| ACTION ITEM |
Answer these questions from the forum thread below on the deemed disposal tax rules:
(a) In the worked example posted by jpd, how much tax is due on the deemed encashment, and at what rate?
(b) In F. Kruger's comparison, what is the difference in values at year 20, and which regime does it favor?
(c) According to capall, who seem to be the main objectors to the change in the 2006 Act?

| PROVIDED TEXT |
Yes, this accords with my understanding of the system.  There are a couple of ways of looking at it but the "larger final exit tax bill" is possible but unlikely from what I can see.  The problem is that while the nominal value of the tax take will be more or less the same, the _present value_ of the take increases considerably which damages your returns and the longer the investment period the more the damage.

Hi capall.


			
				capall said:
			
		

> Your calculations and assumptions are a bit off the wall.


Is "off the wall" the same as wrong or incorrect?  If so which of the three stated assumptions are incorrect?

If one or more of them is incorrect, then of course my calculations will be wrong.  However, I'm pretty confident in my abilities to translate assumptions like the above into Excel models.  And I'm pretty confident that the figures I gave above are correct given these assumptions.

To be honest, the history of our tax system is of marginal interest.  Like most savers, my interest is in maximising my returns given the current tax rules.  I want to ensure my assumptions are correct so I can make rational choices, hence my interest in your "off the wall" judgement.


----------



## F. Kruger (8 Aug 2007)

I received an updated Quotations Disc from one of the Life Companies this morning which 'reflect these legistlative changes' i.e. deemed disposal.

I compared, on a like for like basis, an investment of €100K on the old and new quotation software.

Projected values at 6% after payment of tax for years 1 and 5 are identical.

At year 10 there is a difference in values of €752 in favour of the old regime  and at year 20 the difference is €7,541.

Remember, this is just one companies software. When I receive other discs I will do a similar comparison.

It looks like a B&B every 8 years may be in order.


----------



## jpd (8 Aug 2007)

The following example shows how the tax is calculated and the effect on a subsequent encashment

Investment €10,000 on 01/01/2002
No encashments before 01/01/2010 (8th anniversary)

Policy value at 01/01/20010 € 18,000
Deemed enchashment with gain of € 8,000
Tax due at 23% = €1,840 is deducted from fund and paid to revenue.

Full encashment of fund on 01/01/2012
Fund value €22,000

First fund value is increased by previous tax deducted = €23,840
Gain = €13,840
Tax at 23%= €3,183
less tax already paid -€1,840
gives tax due on full encashment = €1,343

As you can see this is going to be quite complicated, especially where there are purchases and sales in the period prior to the 8 years !!!


----------



## capall (8 Aug 2007)

DARAG

Apologies,your analysis isn't off the wall ,I just disagree with the emphasis you are putting on this.

The tax rate is what it is 23% , you can't say the exit tax is 30% based on notional reinvestment of tax paid at a notional return rate of 10%.

This change in the 2006 Act doesn't seem to have raised much of a hue and cry with investors , the main objectors seem to be the fund companies who have had an extra administrative burden  imposed on them.

| DATA SEGMENT |
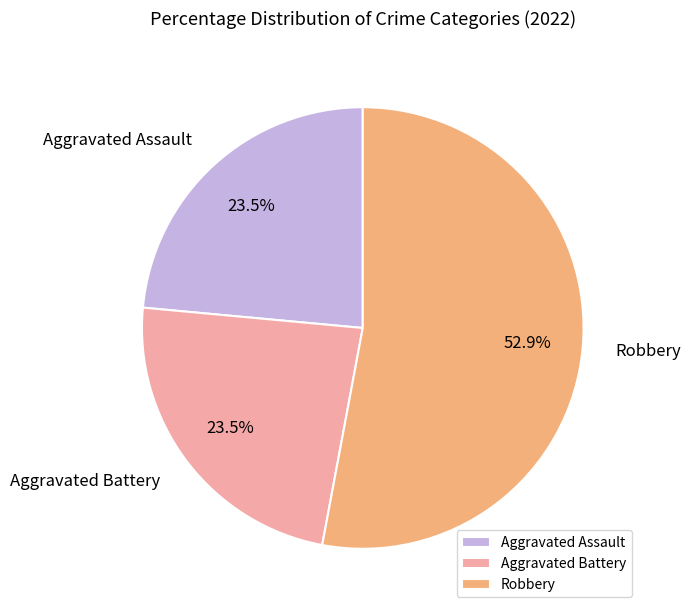

What percentage do Aggravated Assault and Robbery together represent?

76.5%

| OUTPUT |
(a) €1,840, at 23%.
(b) €7,541, in favor of the old regime.
(c) The fund companies, which have had an extra administrative burden imposed on them.